··· Input data ···

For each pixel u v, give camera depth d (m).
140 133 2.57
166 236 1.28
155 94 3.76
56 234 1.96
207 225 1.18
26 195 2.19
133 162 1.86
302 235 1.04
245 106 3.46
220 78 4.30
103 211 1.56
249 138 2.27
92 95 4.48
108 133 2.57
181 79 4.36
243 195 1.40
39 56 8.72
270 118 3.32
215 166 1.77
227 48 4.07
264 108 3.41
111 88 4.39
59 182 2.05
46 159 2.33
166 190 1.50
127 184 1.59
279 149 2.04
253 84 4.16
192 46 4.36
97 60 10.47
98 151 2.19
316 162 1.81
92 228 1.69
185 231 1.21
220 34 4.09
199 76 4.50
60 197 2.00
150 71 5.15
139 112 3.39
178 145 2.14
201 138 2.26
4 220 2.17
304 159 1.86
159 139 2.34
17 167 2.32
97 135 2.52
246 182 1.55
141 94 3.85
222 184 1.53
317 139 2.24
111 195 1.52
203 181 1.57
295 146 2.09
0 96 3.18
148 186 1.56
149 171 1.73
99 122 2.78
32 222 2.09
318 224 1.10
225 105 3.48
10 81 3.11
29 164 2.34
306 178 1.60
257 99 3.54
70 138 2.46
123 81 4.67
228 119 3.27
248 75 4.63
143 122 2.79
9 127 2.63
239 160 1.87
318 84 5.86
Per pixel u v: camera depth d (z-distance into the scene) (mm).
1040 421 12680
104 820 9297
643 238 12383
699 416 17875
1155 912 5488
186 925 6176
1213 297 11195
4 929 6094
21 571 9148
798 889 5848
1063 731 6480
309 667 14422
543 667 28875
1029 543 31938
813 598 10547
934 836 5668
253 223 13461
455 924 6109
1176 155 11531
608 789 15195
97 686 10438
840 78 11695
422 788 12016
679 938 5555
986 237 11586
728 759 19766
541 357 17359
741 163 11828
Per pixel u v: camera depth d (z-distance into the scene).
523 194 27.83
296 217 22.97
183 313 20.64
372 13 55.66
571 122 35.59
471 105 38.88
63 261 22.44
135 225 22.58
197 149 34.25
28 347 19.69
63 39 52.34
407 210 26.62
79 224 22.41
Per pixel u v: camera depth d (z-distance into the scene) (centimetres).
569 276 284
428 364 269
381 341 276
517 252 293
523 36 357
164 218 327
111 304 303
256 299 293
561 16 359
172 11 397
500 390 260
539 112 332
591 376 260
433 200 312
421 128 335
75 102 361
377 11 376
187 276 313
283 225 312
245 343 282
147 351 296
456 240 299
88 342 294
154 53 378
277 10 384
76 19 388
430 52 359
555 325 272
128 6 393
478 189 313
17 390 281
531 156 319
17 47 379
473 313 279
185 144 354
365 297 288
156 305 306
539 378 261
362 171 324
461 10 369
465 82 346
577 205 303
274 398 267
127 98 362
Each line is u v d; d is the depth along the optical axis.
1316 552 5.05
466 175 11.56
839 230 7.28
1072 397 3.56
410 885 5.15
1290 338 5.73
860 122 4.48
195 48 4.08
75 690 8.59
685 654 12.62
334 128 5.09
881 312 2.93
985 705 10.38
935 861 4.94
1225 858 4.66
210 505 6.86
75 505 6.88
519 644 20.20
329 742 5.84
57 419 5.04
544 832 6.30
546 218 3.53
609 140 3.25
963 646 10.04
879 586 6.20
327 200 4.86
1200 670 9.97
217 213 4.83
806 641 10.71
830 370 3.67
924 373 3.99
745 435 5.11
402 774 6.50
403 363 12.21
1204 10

···

The entries above are to be retyped exactly, with nothing left out.

For each pixel u v, give camera depth d (m).
140 133 2.57
166 236 1.28
155 94 3.76
56 234 1.96
207 225 1.18
26 195 2.19
133 162 1.86
302 235 1.04
245 106 3.46
220 78 4.30
103 211 1.56
249 138 2.27
92 95 4.48
108 133 2.57
181 79 4.36
243 195 1.40
39 56 8.72
270 118 3.32
215 166 1.77
227 48 4.07
264 108 3.41
111 88 4.39
59 182 2.05
46 159 2.33
166 190 1.50
127 184 1.59
279 149 2.04
253 84 4.16
192 46 4.36
97 60 10.47
98 151 2.19
316 162 1.81
92 228 1.69
185 231 1.21
220 34 4.09
199 76 4.50
60 197 2.00
150 71 5.15
139 112 3.39
178 145 2.14
201 138 2.26
4 220 2.17
304 159 1.86
159 139 2.34
17 167 2.32
97 135 2.52
246 182 1.55
141 94 3.85
222 184 1.53
317 139 2.24
111 195 1.52
203 181 1.57
295 146 2.09
0 96 3.18
148 186 1.56
149 171 1.73
99 122 2.78
32 222 2.09
318 224 1.10
225 105 3.48
10 81 3.11
29 164 2.34
306 178 1.60
257 99 3.54
70 138 2.46
123 81 4.67
228 119 3.27
248 75 4.63
143 122 2.79
9 127 2.63
239 160 1.87
318 84 5.86
Per pixel u v: camera depth d (z-distance into the scene) (mm).
1040 421 12680
104 820 9297
643 238 12383
699 416 17875
1155 912 5488
186 925 6176
1213 297 11195
4 929 6094
21 571 9148
798 889 5848
1063 731 6480
309 667 14422
543 667 28875
1029 543 31938
813 598 10547
934 836 5668
253 223 13461
455 924 6109
1176 155 11531
608 789 15195
97 686 10438
840 78 11695
422 788 12016
679 938 5555
986 237 11586
728 759 19766
541 357 17359
741 163 11828
Per pixel u v: camera depth d (z-distance into the scene).
523 194 27.83
296 217 22.97
183 313 20.64
372 13 55.66
571 122 35.59
471 105 38.88
63 261 22.44
135 225 22.58
197 149 34.25
28 347 19.69
63 39 52.34
407 210 26.62
79 224 22.41
Per pixel u v: camera depth d (z-distance into the scene) (centimetres).
569 276 284
428 364 269
381 341 276
517 252 293
523 36 357
164 218 327
111 304 303
256 299 293
561 16 359
172 11 397
500 390 260
539 112 332
591 376 260
433 200 312
421 128 335
75 102 361
377 11 376
187 276 313
283 225 312
245 343 282
147 351 296
456 240 299
88 342 294
154 53 378
277 10 384
76 19 388
430 52 359
555 325 272
128 6 393
478 189 313
17 390 281
531 156 319
17 47 379
473 313 279
185 144 354
365 297 288
156 305 306
539 378 261
362 171 324
461 10 369
465 82 346
577 205 303
274 398 267
127 98 362
Each line is u v d; d is the depth along the optical axis.
1316 552 5.05
466 175 11.56
839 230 7.28
1072 397 3.56
410 885 5.15
1290 338 5.73
860 122 4.48
195 48 4.08
75 690 8.59
685 654 12.62
334 128 5.09
881 312 2.93
985 705 10.38
935 861 4.94
1225 858 4.66
210 505 6.86
75 505 6.88
519 644 20.20
329 742 5.84
57 419 5.04
544 832 6.30
546 218 3.53
609 140 3.25
963 646 10.04
879 586 6.20
327 200 4.86
1200 670 9.97
217 213 4.83
806 641 10.71
830 370 3.67
924 373 3.99
745 435 5.11
402 774 6.50
403 363 12.21
1204 10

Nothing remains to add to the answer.